Part of this study was presented at the 16th annual ACVIM Forum in San Diego, CA, May 22–25, 1998.
Plasma Exogenous Creatinine Clearance Test in Dogs: Comparison with Other Methods and Proposed Limited Sampling Strategy
Article first published online: 28 JUN 2008
Journal of Veterinary Internal Medicine
Volume 16, Issue 1, pages 22–33, January 2002
How to Cite
Watson, A.D.J., Lefebvre, H. P., Concordet, D., Laroute, V., Ferré, J.-P., Braun, J.-P., Conchou, F. and Toutain, P.-L. (2002), Plasma Exogenous Creatinine Clearance Test in Dogs: Comparison with Other Methods and Proposed Limited Sampling Strategy. Journal of Veterinary Internal Medicine, 16: 22–33. doi: 10.1111/j.1939-1676.2002.tb01603.x
- Issue published online: 28 JUN 2008
- Article first published online: 28 JUN 2008
- Revised May 3, 2001; Accepted July 26, 2001
- Glomerular fitration rate;
Plasma clearance of creatinine was evaluated for assessment of glomerular nitration rate (GFR) in dogs. In 6 healthy dogs (Experiment 1), we determined 24-hour urine clearance of endogenous creatinine, plasma, and urine clearances of exogenous creatinine administered at 40, 80, and 160 mg/kg in a crossover design (linearity study), plasma iothalamate clearance, and plasma and urine clearances of 14C-inulin.

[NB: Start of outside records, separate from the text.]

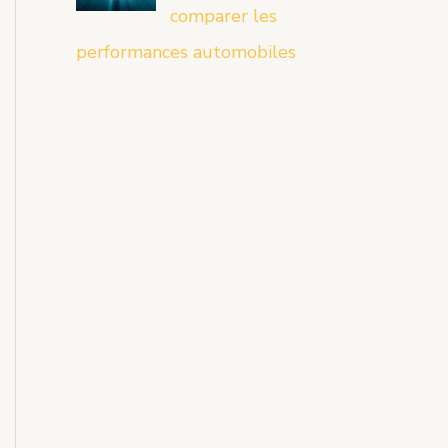
comparer les
performances automobiles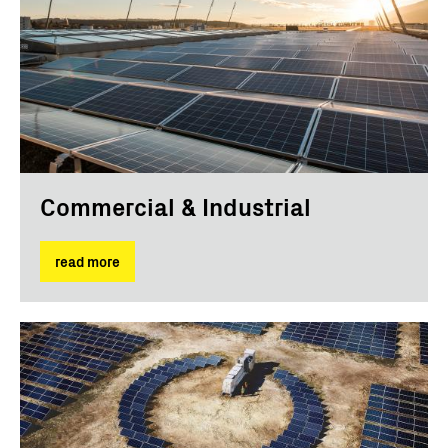
Commercial & Industrial
read more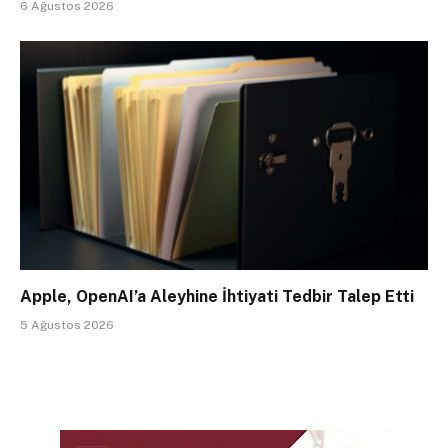
6 Ağustos 2026
Apple, OpenAI’a Aleyhine İhtiyati Tedbir Talep Etti
5 Ağustos 2026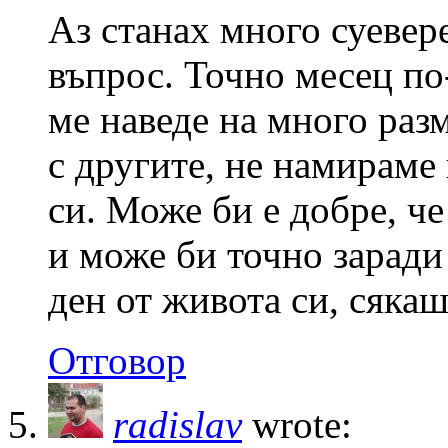
Аз станах много суевере
въпрос. Точно месец по
ме наведе на много раз
с другите, не намираме
си. Може би е добре, ч
и може би точно заради
ден от живота си, сякаш
Отговор
radislav
wrote: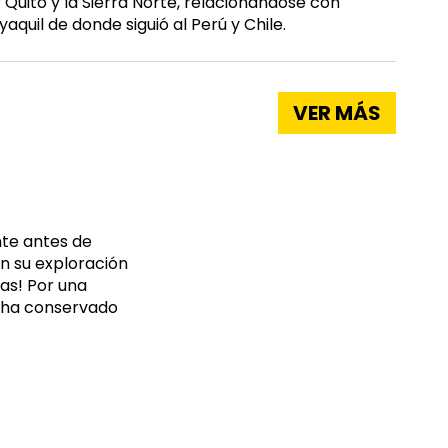
r Quito y la Sierra Norte, relacionándose con
aquil de donde siguió al Perú y Chile.
VER MÁS
ente antes de
n su exploración
as! Por una
d ha conservado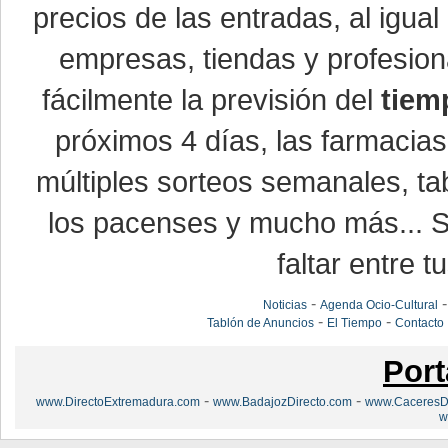
precios de las entradas, al igu
empresas, tiendas y profesio
fácilmente la previsión del
tiem
próximos 4 días, las farmacias
múltiples sorteos semanales, ta
los pacenses y mucho más... Si
faltar entre t
-
Noticias
Agenda Ocio-Cultural
-
-
Tablón de Anuncios
El Tiempo
Contacto
Port
-
-
www.DirectoExtremadura.com
www.BadajozDirecto.com
www.CaceresDi
w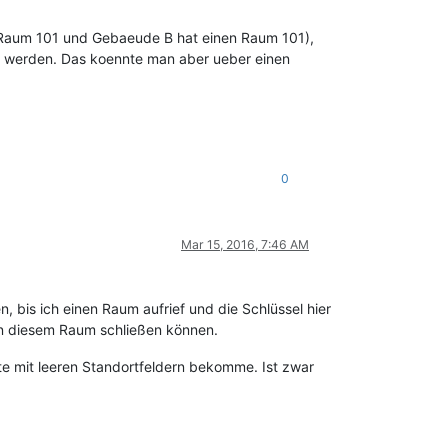
 Raum 101 und Gebaeude B hat einen Raum 101),
n werden. Das koennte man aber ueber einen
0
Mar 15, 2016, 7:46 AM
 bis ich einen Raum aufrief und die Schlüssel hier
in diesem Raum schließen können.
iste mit leeren Standortfeldern bekomme. Ist zwar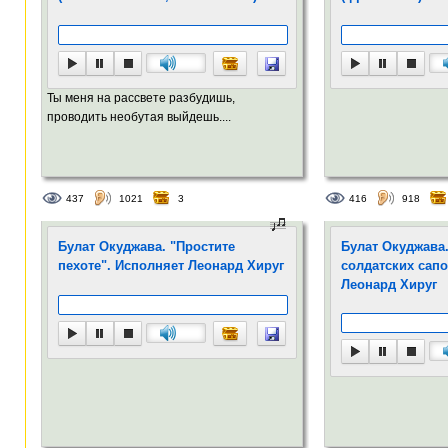
Ты меня на рассвете разбудишь,
проводить необутая выйдешь....
437
1021
3
416
918
Булат Окуджава. "Простите
Булат Окуджава.
пехоте". Исполняет Леонард Хируг
солдатских сапо
Леонард Хируг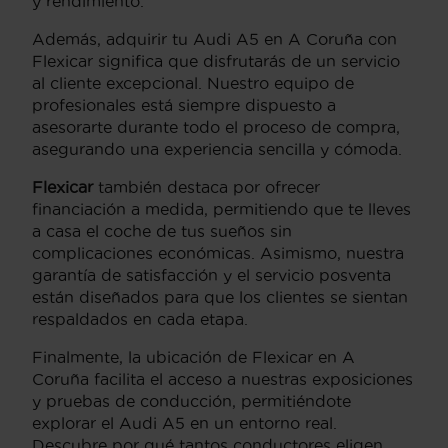
y rendimiento.
Además, adquirir tu Audi A5 en A Coruña con
Flexicar significa que disfrutarás de un servicio
al cliente excepcional. Nuestro equipo de
profesionales está siempre dispuesto a
asesorarte durante todo el proceso de compra,
asegurando una experiencia sencilla y cómoda.
Flexicar
también destaca por ofrecer
financiación a medida, permitiendo que te lleves
a casa el coche de tus sueños sin
complicaciones económicas. Asimismo, nuestra
garantía de satisfacción y el servicio posventa
están diseñados para que los clientes se sientan
respaldados en cada etapa.
Finalmente, la ubicación de Flexicar en A
Coruña facilita el acceso a nuestras exposiciones
y pruebas de conducción, permitiéndote
explorar el Audi A5 en un entorno real.
Descubre por qué tantos conductores eligen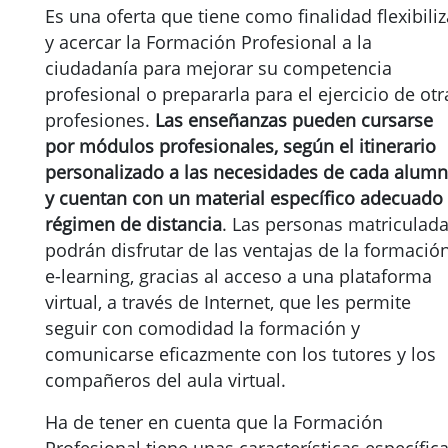
Es una oferta que tiene como finalidad flexibiliz
y acercar la Formación Profesional a la
ciudadanía para mejorar su competencia
profesional o prepararla para el ejercicio de otr
profesiones.
Las enseñanzas pueden cursarse
por módulos profesionales, según el itinerario
personalizado a las necesidades de cada alumn
y cuentan con un material específico adecuado 
régimen de distancia
. Las personas matriculad
podrán disfrutar de las ventajas de la formació
e-learning, gracias al acceso a una plataforma
virtual, a través de Internet, que les permite
seguir con comodidad la formación y
comunicarse eficazmente con los tutores y los
compañeros del aula virtual.
Ha de tener en cuenta que la Formación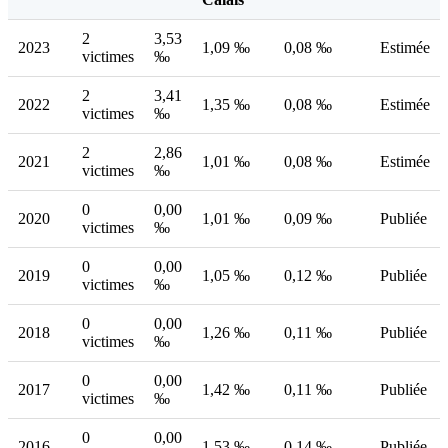
2
3,53
2023
1,09 ‰
0,08 ‰
Estimée
victimes
‰
2
3,41
2022
1,35 ‰
0,08 ‰
Estimée
victimes
‰
2
2,86
2021
1,01 ‰
0,08 ‰
Estimée
victimes
‰
0
0,00
2020
1,01 ‰
0,09 ‰
Publiée
victimes
‰
0
0,00
2019
1,05 ‰
0,12 ‰
Publiée
victimes
‰
0
0,00
2018
1,26 ‰
0,11 ‰
Publiée
victimes
‰
0
0,00
2017
1,42 ‰
0,11 ‰
Publiée
victimes
‰
0
0,00
2016
1,53 ‰
0,14 ‰
Publiée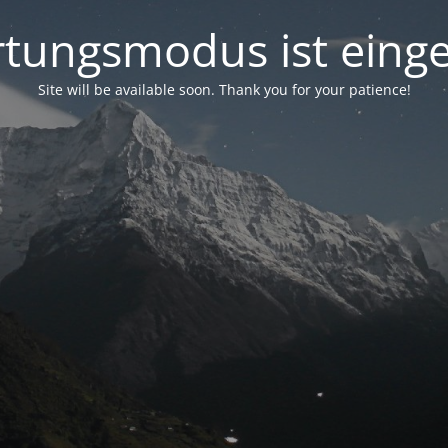
tungsmodus ist einge
Site will be available soon. Thank you for your patience!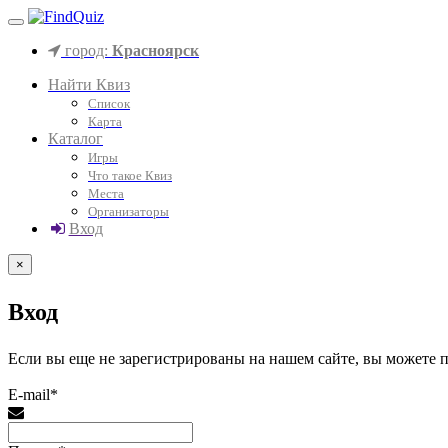
город:
Красноярск
Найти Квиз
Список
Карта
Каталог
Игры
Что такое Квиз
Места
Организаторы
Вход
×
Вход
Если вы еще не зарегистрированы на нашем сайте, вы можете
E-mail*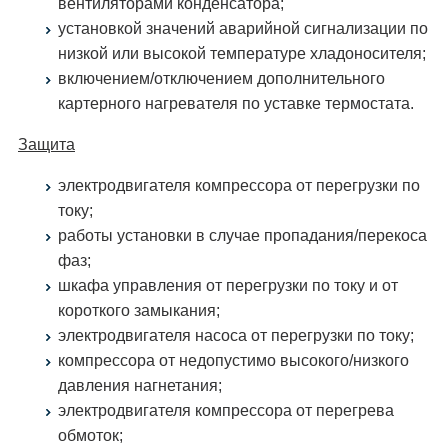
вентиляторами конденсатора;
установкой значений аварийной сигнализации по
низкой или высокой температуре хладоносителя;
включением/отключением дополнительного
картерного нагревателя по уставке термостата.
Защита
электродвигателя компрессора от перегрузки по
току;
работы установки в случае пропадания/перекоса
фаз;
шкафа управления от перегрузки по току и от
короткого замыкания;
электродвигателя насоса от перегрузки по току;
компрессора от недопустимо высокого/низкого
давления нагнетания;
электродвигателя компрессора от перегрева
обмоток;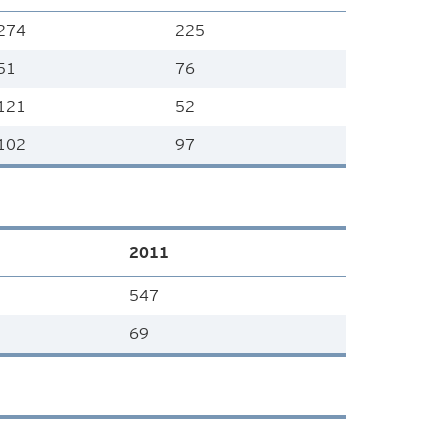
274
225
51
76
121
52
102
97
2011
547
69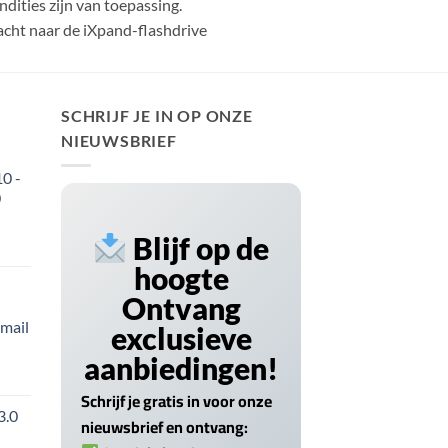
dities zijn van toepassing.
cht naar de iXpand-flashdrive
SCHRIJF JE IN OP ONZE
NIEUWSBRIEF
0 -
0
Blijf op de
hoogte
Ontvang
-mail
exclusieve
aanbiedingen!
Schrijf je gratis in voor onze
3.0
nieuwsbrief en ontvang: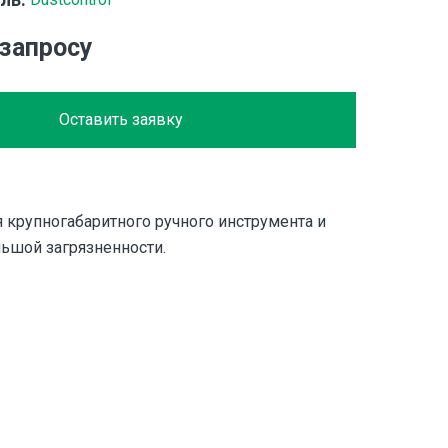
 запросу
Оставить заявку
 крупногабаритного ручного инструмента и
льшой загрязненности.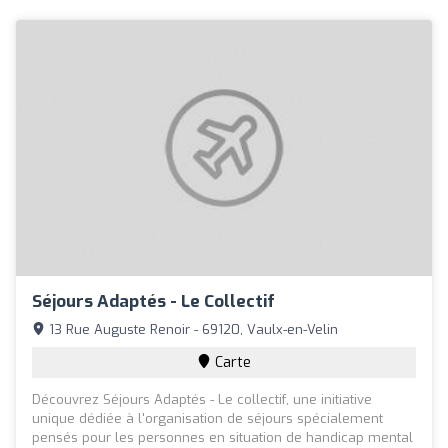
Séjours Adaptés - Le Collectif
13 Rue Auguste Renoir - 69120, Vaulx-en-Velin
Carte
Découvrez Séjours Adaptés - Le collectif, une initiative
unique dédiée à l'organisation de séjours spécialement
pensés pour les personnes en situation de handicap mental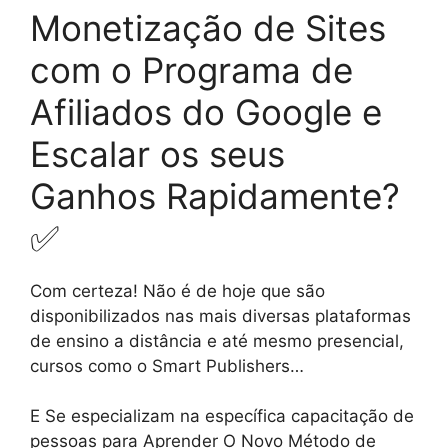
Monetização de Sites
com o Programa de
Afiliados do Google e
Escalar os seus
Ganhos Rapidamente?
✅
Com certeza! Não é de hoje que são
disponibilizados nas mais diversas plataformas
de ensino a distância e até mesmo presencial,
cursos como o Smart Publishers…
E Se especializam na específica capacitação de
pessoas para Aprender O Novo Método de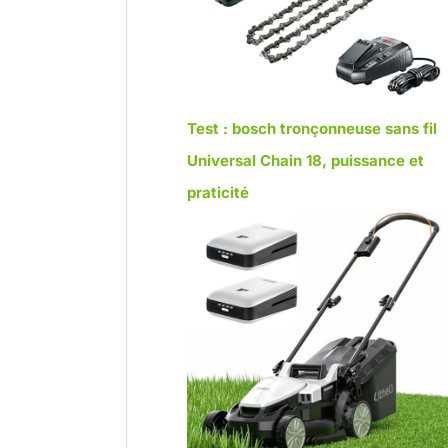
Test : bosch tronçonneuse sans fil
Universal Chain 18, puissance et
praticité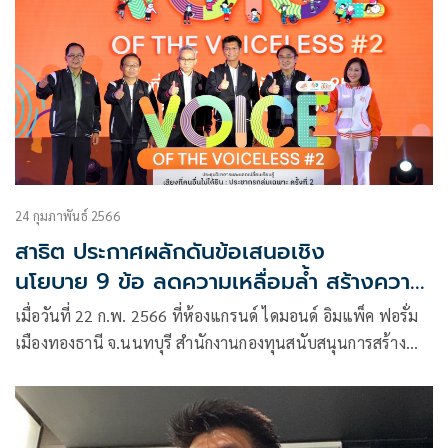
24 กุมภาพันธ์ 2566
สาธิต ประกาศผลักดันข้อเสนอเชิง
นโยบาย 9 ข้อ ลดความเหลื่อมล้ำ สร้างความ
เป็นธรรมทางสุขภาพประชากรกลุ่มเฉพาะ ส
เมื่อวันที่ 22 ก.พ. 2566 ที่ห้องแกรนด์ ไดมอนด์ อิมแพ็ค ฟอรั่ม
เมืองทองธานี จ.นนทบุรี สำนักงานกองทุนสนับสนุนการสร้าง
เสริมสุขภาพ (สสส.) ร่วมกับกระทรวงพัฒนาสังคมและความ
มั่นคงของมนุษย์ (พม.) และภาคีเครือข่าย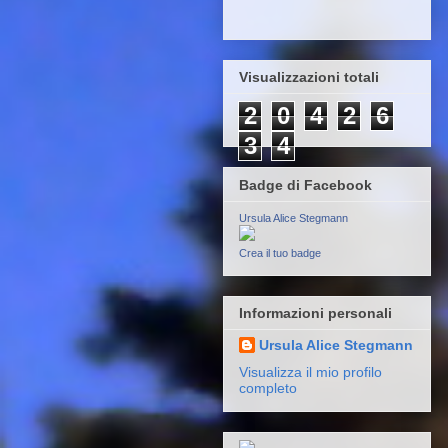
Visualizzazioni totali
2
0
4
2
6
3
4
Badge di Facebook
Ursula Alice Stegmann
Crea il tuo badge
Informazioni personali
Ursula Alice Stegmann
Visualizza il mio profilo
completo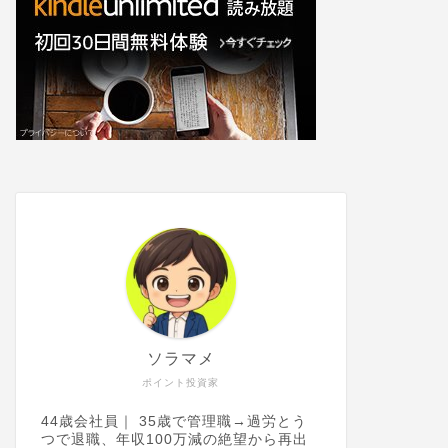
ソラマメ
ポイント投資家
44歳会社員｜ 35歳で管理職→過労とう
つで退職、年収100万減の絶望から再出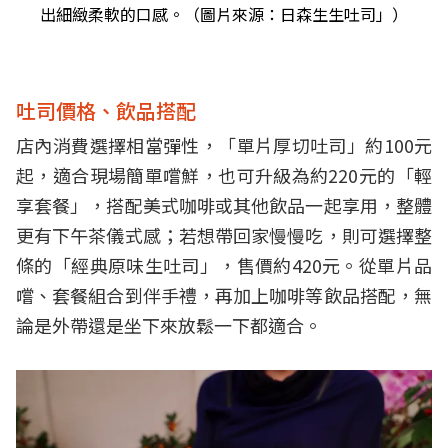
出細緻柔軟的口感。（圖片來源：日森生生吐司」）
吐司價格、飲品搭配
店內消費選擇相當彈性，「單片厚切吐司」約100元
起，適合現場簡單嚐鮮，也可升級為約220元的「輕
享套餐」，搭配美式咖啡或其他飲品一起享用，整體
更有下午茶儀式感；若想帶回家慢慢吃，則可選擇整
條的「經典原味生吐司」，售價約420元。從單片品
嚐、套餐組合到伴手禮，再加上咖啡等飲品搭配，無
論是外帶還是坐下來放鬆一下都適合。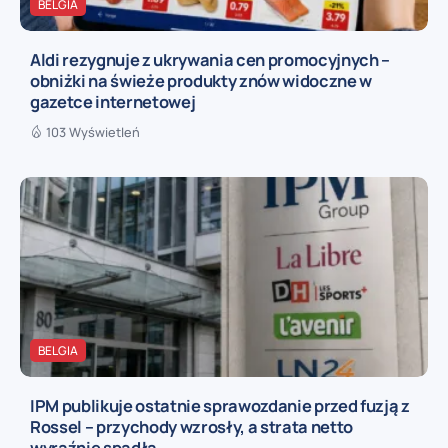
BELGIA
Aldi rezygnuje z ukrywania cen promocyjnych –
obniżki na świeże produkty znów widoczne w
gazetce internetowej
103 Wyświetleń
BELGIA
IPM publikuje ostatnie sprawozdanie przed fuzją z
Rossel – przychody wzrosły, a strata netto
wyraźnie spadła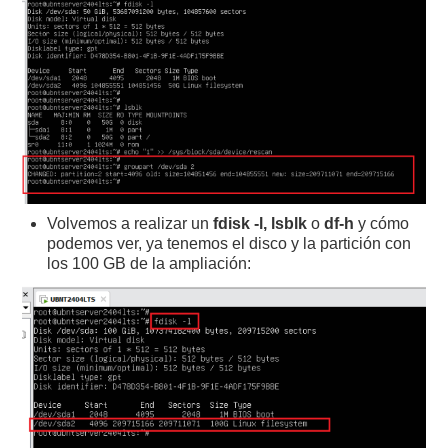
Volvemos a realizar un
fdisk -l, lsblk
o
df-h
y cómo
podemos ver, ya tenemos el disco y la partición con
los 100 GB de la ampliación: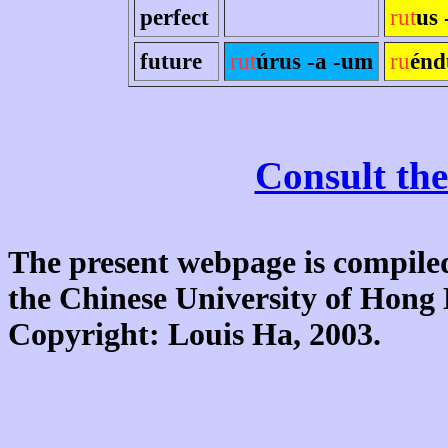
perfect
rut
us 
future
rut
úrus -a -um
ru
énd
Consult the
The present webpage is compiled
the Chinese University of Hon
Copyright: Louis Ha, 2003.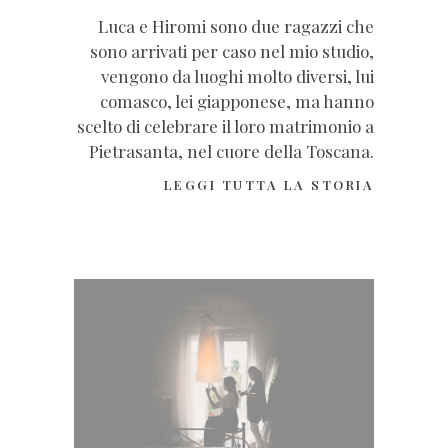
Luca e Hiromi sono due ragazzi che
sono arrivati per caso nel mio studio,
vengono da luoghi molto diversi, lui
comasco, lei giapponese, ma hanno
scelto di celebrare il loro matrimonio a
Pietrasanta, nel cuore della Toscana.
LEGGI TUTTA LA STORIA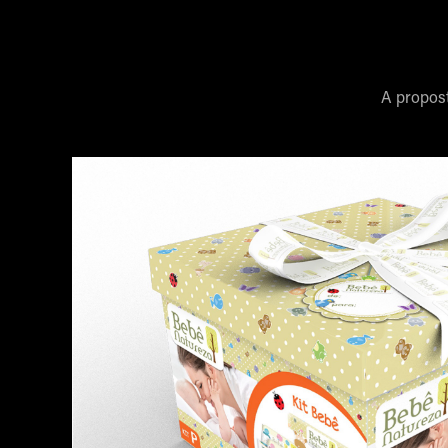
A propost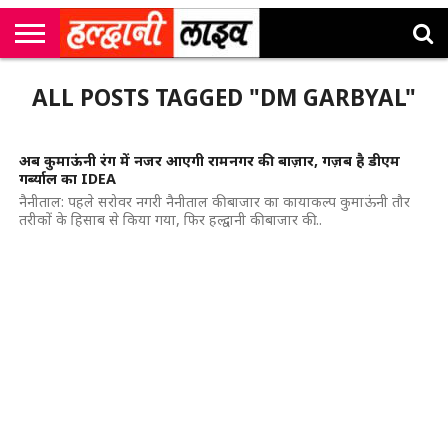
राष्ट्रीय
सी
उत्तराखंड
खेल
मनोरंजन
सम्पादकीय
जॉब
ALL POSTS TAGGED "DM GARBYAL"
एम
न्यूज़
अलर्ट्स
कॉर्नर
अब कुमाऊंनी रंग में नजर आएगी रामनगर की बाज़ार, गज़ब है डीएम
गर्ब्याल का IDEA
नैनीताल: पहले सरोवर नगरी नैनीताल की बाजार का कायाकल्प कुमाऊंनी तौर
तरीकों के हिसाब से किया गया, फिर हल्द्वानी की बाजार की...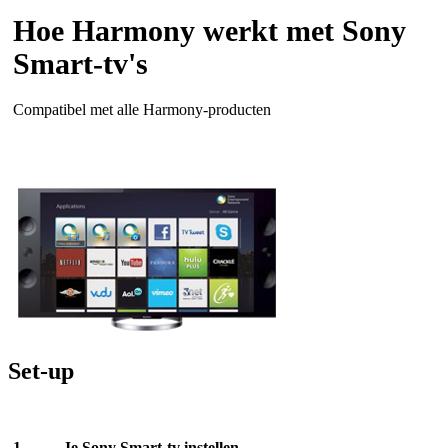
Hoe Harmony werkt met Sony
Smart-tv's
Compatibel met alle Harmony-producten
Set-up
Je Sony Smart-tv instellen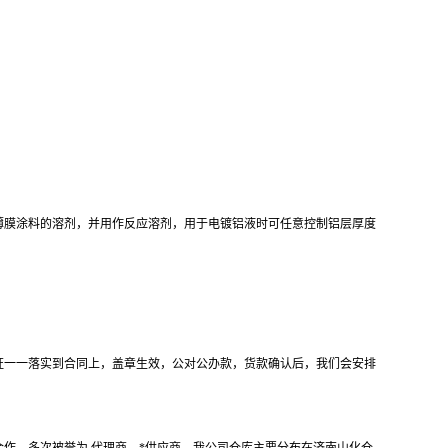
薄膜涂料的溶剂，并用作反应溶剂，用于电镀铝液时可任意控制铝层厚度
证一一落实到合同上，盖章生效，公对公办款，货款确认后，我们会安排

In Experiment 2, plasma creatinine and iothalamate clearances were compared, and a linearity study was performed as for Experiment 1 in 6 dogs with surgically induced renal impairment. Experiment 3 compared plasma creatinine clearance with plasma iothalamate clearance before and 3 weeks after induction of moderate renal impairment in 6 dogs. Plasma creatinine clearances were calculated by both noncompartmental and compartmental analyses. In Experiment 1, plasma inulin clearance was higher (P < .001) than other clearance values. Plasma creatinine clearances at the 3 dose rates did not differ from urine inulin clearance and each other. In Experiment 2, plasma creatinine clearances were about 14% lower than plasma iothalamate clearance (P < .05). In Experiment 3, decreases in GFR assessed by plasma clearances of iothalamate and creatinine were similar. Renal failure decreased the daily endogenous input rate of creatinine by 25%. Limiting sampling strategies for optimizing GFR calculation were proposed, allowing an error lower than 6.5% with 4 blood samples. These results suggest that determination of plasma creatinine clearance by a noncompartmental approach offers a reliable, inexpensive, rapid, and convenient means of estimating GFR in routine practice.